Brian also made time to do what had to be the nastiest job of the day, which was cleaning out the cooler from last year. Chris and I had a little misunderstanding last year after our party. I asked him if he emptied out the cooler and he said "Yes." The misunderstanding happened when I thought he was actually listening to the question and giving an honest answer, and he was thinking, "I don't know what she just asked because I was watching football, but if I say 'yes' I bet I won't have to do anything else." So a couple of weeks later when I went to move the cooler from the back porch to the garage, I noticed it was awfully heavy. Lo and Behold, inside were two beers and a few gallons of water! Oh, and some nasty mold/mildew stuff. So I emptied it and left it to dry... and never really got back to it. Brian bravely donned the yellow rubber gloves this year, and armed with Tilex, a sponge, and the water hose, he scrubbed that bad boy clean. Oddly, Brian also made sure the cooler was empty and wiped out before they left the next day. Guess he didn't want to get stuck with THAT job ever again. :-)

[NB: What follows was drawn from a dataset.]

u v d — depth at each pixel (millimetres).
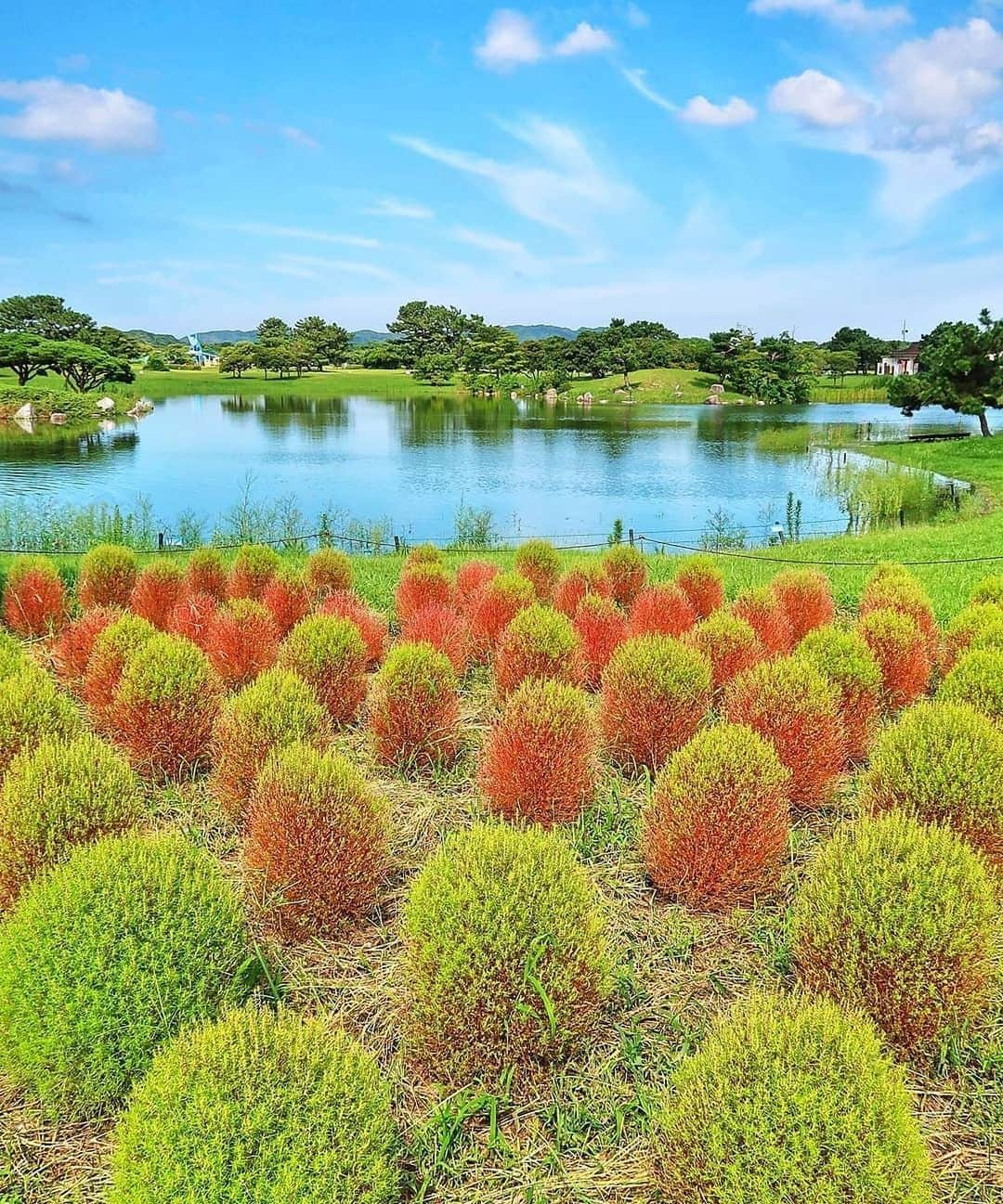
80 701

Chris got the tree up, and with Athena's instant fascination with it, we have opted for a "Lights Only" tree this year. We'll do ornaments again next year, when Athena is older and The Nameless One is still not really reaching for stuff... well, we hope.

Sophie and I did cook a few things. She had more energy than I, but we both rested often and Sophie actually nodded off on the couch at about 10:30 when most of the guests had left. I'm looking forward to cooking more next year, although with three kids underfoot most of the day, I wonder how productive we'll be. Life is just chugging forward, isn't it?!

Sunday, December 04, 2005

What Are the Odds?

I watch very little television. What I DO watch tends to be for kids (for Athena) or something somewhat educational (history, discovery, etc.) And on Sundays, I have a sort of tradition of folding laundry and watching Extreme Makeover Home Edition. It's one of the few shows on that I find regularly good and worthwhile. And, of course, it always makes me cry. Which I hate to do. Cry at television shows or movies, that is. Not cry in general.

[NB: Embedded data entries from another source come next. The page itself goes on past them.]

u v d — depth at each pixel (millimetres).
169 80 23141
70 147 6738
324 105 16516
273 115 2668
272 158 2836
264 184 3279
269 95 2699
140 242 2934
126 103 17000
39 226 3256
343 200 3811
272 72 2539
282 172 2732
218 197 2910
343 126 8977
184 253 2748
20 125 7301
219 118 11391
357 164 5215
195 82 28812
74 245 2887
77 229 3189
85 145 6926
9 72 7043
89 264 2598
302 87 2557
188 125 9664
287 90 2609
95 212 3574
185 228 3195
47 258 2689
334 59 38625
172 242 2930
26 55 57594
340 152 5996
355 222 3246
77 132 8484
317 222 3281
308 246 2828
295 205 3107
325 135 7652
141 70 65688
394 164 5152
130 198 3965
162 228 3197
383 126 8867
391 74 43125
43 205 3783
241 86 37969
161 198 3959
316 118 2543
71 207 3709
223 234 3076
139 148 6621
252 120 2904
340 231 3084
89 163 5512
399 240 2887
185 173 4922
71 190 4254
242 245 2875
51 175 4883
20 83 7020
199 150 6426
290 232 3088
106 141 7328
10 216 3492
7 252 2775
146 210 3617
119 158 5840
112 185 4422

So tonight, I had actually already folded the laundry and I was downstairs heating up a snack. Chris came down to watch his DVRed episodes of Lost, so I asked if he minded if I just catch the opening of Extreme Makeover while my snack finished heating so I wouldn't miss any of the back story. He happily agreed and settled down to watch with me.

Well, I didn't prepare for this episode by going online to see what the family's hardship was. I don't like to do that anyway because I feel the show is better if I just watch it. This week, a widower and his three daughters (ages 6, 2.5 and maybe 8 months... if that old) asked for help. Turns out his wife died ON MOTHER'S DAY, no less, from a heart problem that was related to the strain of pregnancy and delivery.

Now, this is the SECOND time I have done this to my husband. When I was about seven months pregnant with Athena, I dragged him to see Jersey Girl. Not having kept up with reviews, etc., I had no idea that the whole premise of the movie was that the mother dies just after delivering her first child because of a brain aneurism... again, linked to the strain of delivery. In this show, it was apparently several days (perhaps weeks) after the child was born, and this man's wife went to bed and within an hour, died in her sleep. He went to wake her, having no idea something was wrong, and she was gone.

My poor husband was clearly moved by this, and who wouldn't be? Here I am, 34 years old, six months pregnant with my second child, and constantly complaining of my aching back and how tired I am and how much of a strain this pregnancy seems to be putting on my body compared to the last one. Now, I have no idea how often women die secondary to labor and delivery, and I'm sure the numbers are relatively low, but holy crap! How terribly frightening is that to see something, especially in this case a true story, JUST BEFORE you are about to embark on that joyous journey called childbirth?! Yipes.

Sure, it scares me a bit, but honestly, I'm not really worried about it happening to me. However, if I were Chris, I would simply be beside myself. He watched the whole show with me. And he said that it was worse this time (as opposed to Jersey Girl) because he actually has a child now... and he can see better what it would be like. I think this time was also worse (certainly for me) because it wasn't J-Lo dying on a big screen while we were eating popcorn. This was a real woman with three beautiful children. It's a lot harder to put that from your mind.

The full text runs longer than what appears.